Jetzt hofft das Ehepaar, dass potenzielle Käufer oder Pächter auf das Business Hotel samt seinen Gastronomieangeboten wie den Spiegelsaal und den Felsenkeller aufmerksam werden. Zusätzlich befindet sich im Gebäude eine 120 Quadratmeter große Betreiberwohnung sowie eine 60 Quadratmeter große Panoramawohnung. "Damit der Betrieb, wie in den letzten Jahrzehnten weiterhin erfolgreich geführt werden kann, gewähren wir gerne Einblick in die Wirtschaftsdaten und stehen für weitere Informationen und Pläne zur Verfügung", erklärt das Ehepaar Nusser, dass neben dem Verkauf auch ein Finanzierungsmodell auf der Basis einer Erbpacht vorstellbar sei. Denn für die Beiden sind diese Einnahmen gleichbedeutend mit ihrer Altersversorgung. Nachdem endgültig klar war, dass ihre beiden Kinder nicht als Übernehmer zur Verfügung stehen, habe man sich für die Nachfolgesuche entschieden. "Wir werden auch nicht jünger", weist Bernadette Nusser auf den enormen Arbeitseinsatz hin, der in der Gastronomiebranche notwendig ist.

"Natürlich hat unsere Entscheidung mit diesen Entwicklungen zu tun", antwortet sie auf die Frage, inwieweit die Investorenpläne, auf dem ZG-Gelände einen Hotelneubau mit 120 Betten zu errichten, mit ihren Verkaufsabsichten zu tun haben. "Setzt uns nicht auf die Straße!" Mit diesem Appell hatten im März 2016 die Belegschaft mit der Betreiberfamilie spektakulär auf ihre Existenzängste aufmerksam gemacht, ausgelöst durch die öffentlich gemachten Pläne. Der Hotelbau wird gemeinsam mit der Sanierung sowie Um- und Anbauten des Bahnhofsgebäudes verwirklicht.

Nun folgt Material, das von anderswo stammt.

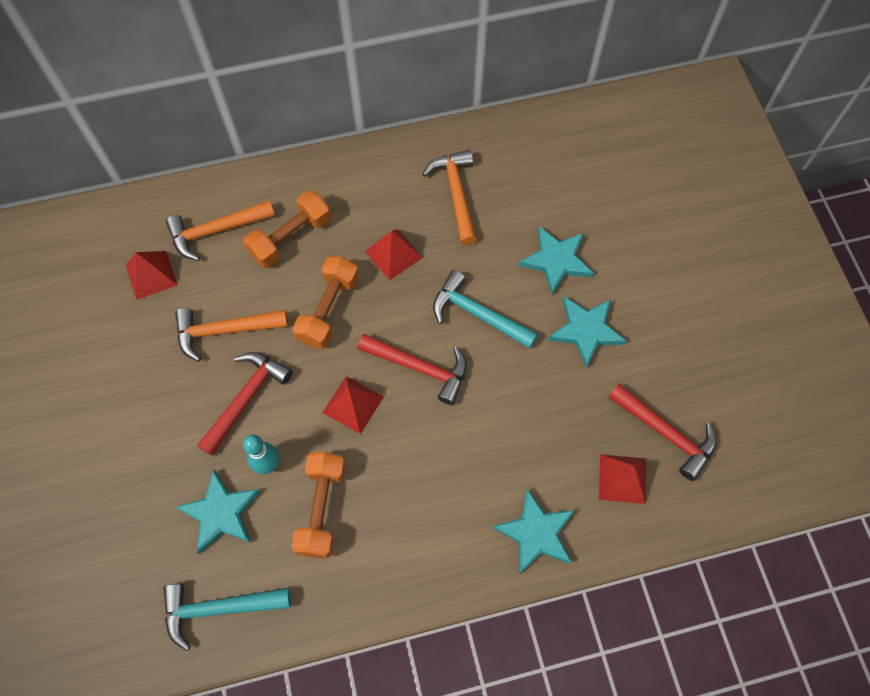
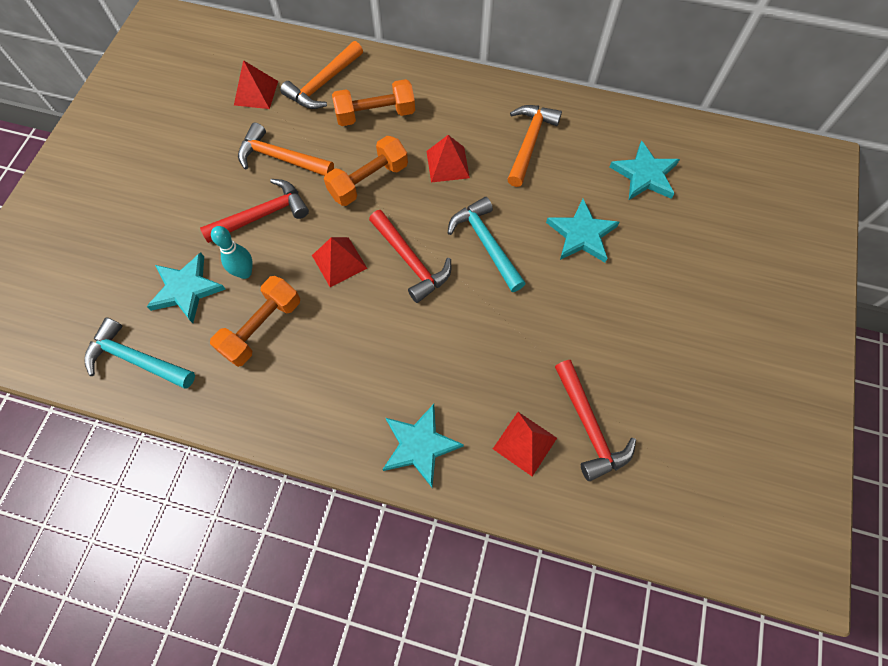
camera: 30 degrees right, 0 degrees up
(216, 231) = (323, 84): orange hammer -> orange hammer turned 60 degrees counterclockwise
(586, 330) = (571, 303): turquoise star -> turquoise star (645, 175)

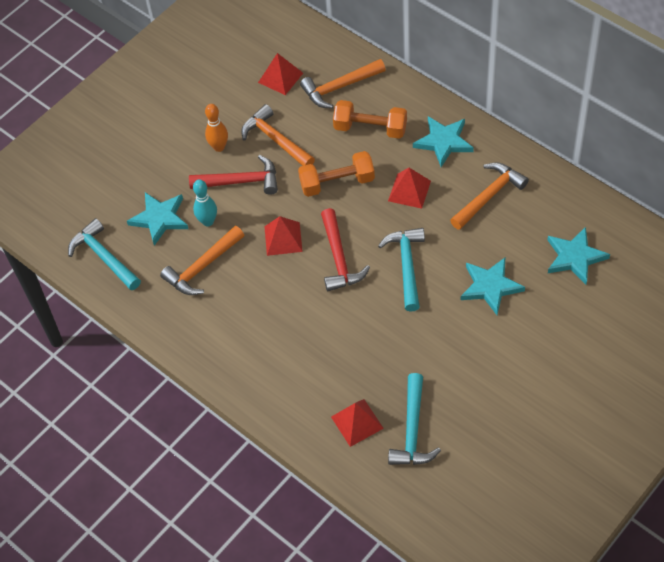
camera: 30 degrees right, 10 degrees down
(221, 186) = (219, 147): none -> orange bowling pin
(262, 328) = (202, 267): orange dumbbell -> orange hammer
(419, 445) = (278, 393): turquoise star -> turquoise star (443, 142)
(589, 426) = (412, 430): red hammer -> turquoise hammer

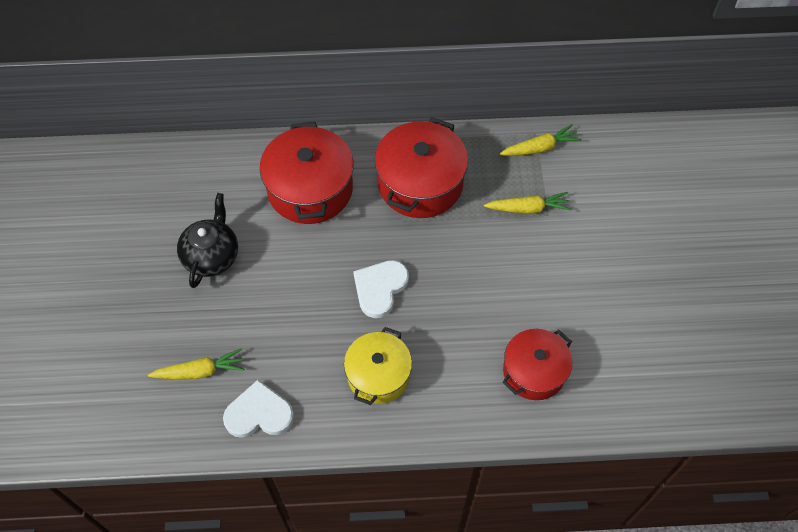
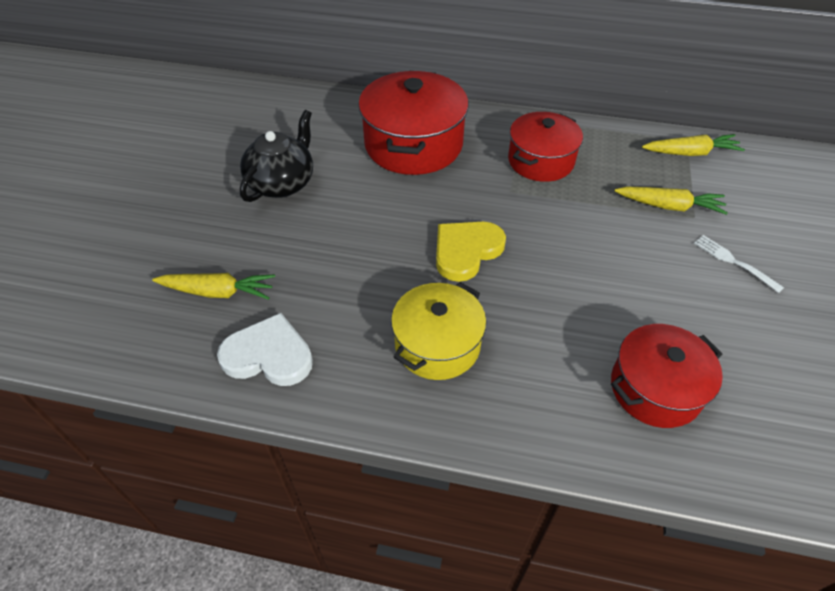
camera: 15 degrees right, 10 degrees down
(380, 288) = (466, 251): white heart -> yellow heart
(420, 183) = (541, 161): red pot -> red pot, size x0.66
(580, 251) = (734, 262): none -> white fork

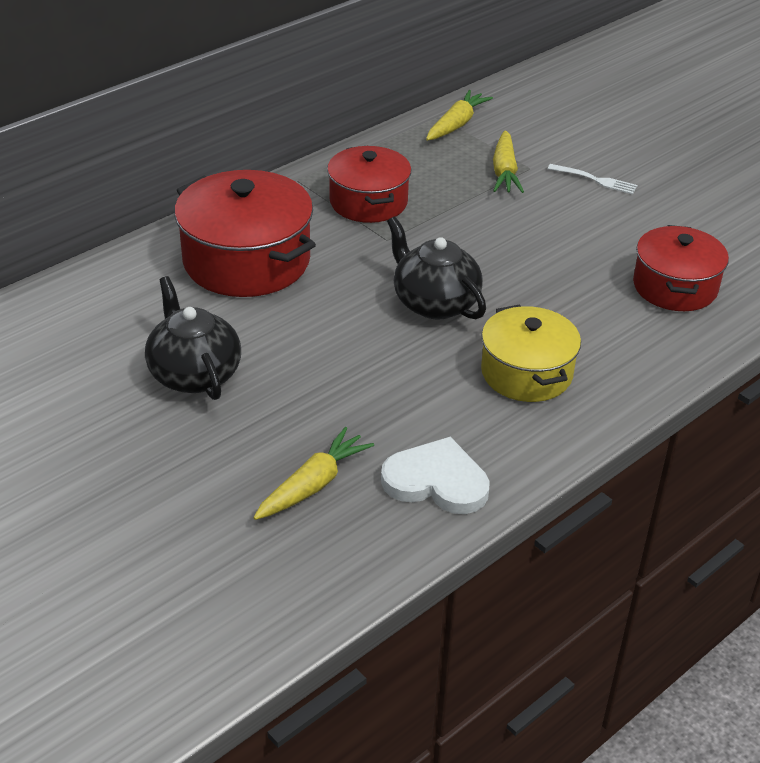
camera: 55 degrees left, 10 degrees down
(268, 355) = (436, 481): white heart -> white heart turned 60 degrees clockwise
(466, 251) = (434, 303): yellow heart -> black teapot
(669, 206) = (504, 172): yellow carrot -> yellow carrot turned 135 degrees clockwise
(734, 262) = (595, 180): white fork -> white fork turned 150 degrees counterclockwise

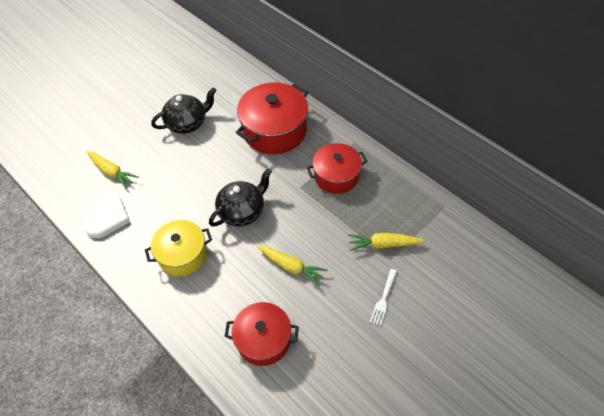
camera: 90 degrees right, 15 degrees up
(456, 124) = (436, 216): yellow carrot -> yellow carrot (291, 266)

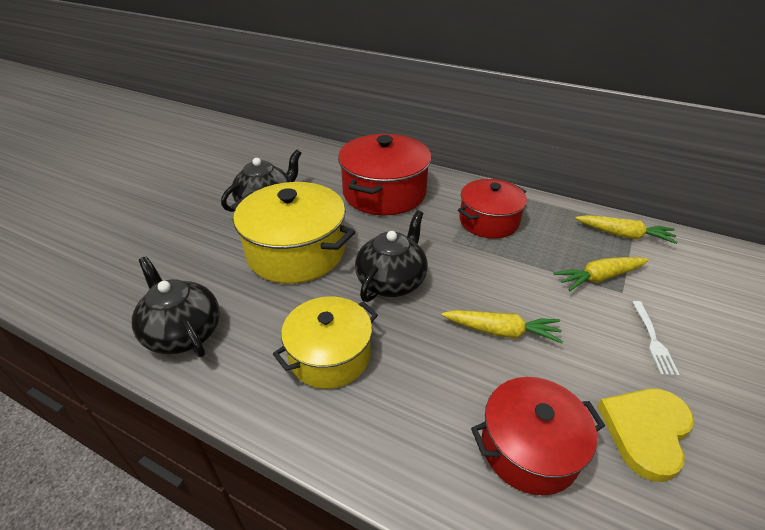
camera: 20 degrees left, 15 degrees down
(107, 217) = (183, 333): white heart -> black teapot
(112, 172) = (173, 275): yellow carrot -> yellow carrot (624, 235)
(192, 172) = (296, 252): none -> yellow pot
(334, 350) = (646, 431): none -> yellow heart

"Der Hotelmarkt in Pfullendorf ist industrielastig, mit stark steigendem Anteil privater Gäste und Urlaubern", informieren die Betreibe potentielle Interessenten über die vielfältigen Freizeitangebote direkt am Stadtrand mit dem Seepark Linzgau mit Wasserskipark, Abenteuer-Golf, Fußball-Golf, Strandbad, Tauchzentrum, Spielplätze und Wanderwege. "Wir sind wirklich nicht im Zeitdruck, arbeiten weiter und hoffen, dass sich ein Käufer oder Pächter meldet", ergänzt Bernadette Nusser, dass im Kaufpreis von 1,95 Millionen Euro nur das Hauptgebäude enthalten ist, nicht aber die Räumlichkeiten im Nebengebäude. Die Mitarbeiter des Traditionsunternehmens sind nach ihren Angaben über die Verkaufsabsichten informiert und die aktuell 50 beschäftigten Frauen und Männer hoffen natürlich auch, dass ein tatkräftiger Betreiber wieder mit Vollgas durchstartet.


Objektbeschreibung

Die Gesamtfläche des Objekts inklusive Außenfläche beträgt nach Angaben des Maklers 2731 Quadratmeter. Davon sind 735 Quadratmeter Außenfläche, die ebenfalls bebaubar wäre. Neben dem Verkaufsobjekt sind zusätzlich 21 Zimmer mit 40 Betten im Nebengebäude gepachtet (Erwerb optional zusätzlich möglich). Somit stehen insgesamt 90 Betten zur Verfügung. Für die Gastronomie steht ein Restaurant mit 70 Plätzen, der Gewölbekeller mit 150 Sitzplätzen und der Spiegelsaal mit 80 Sitzplätze zur Verfügung.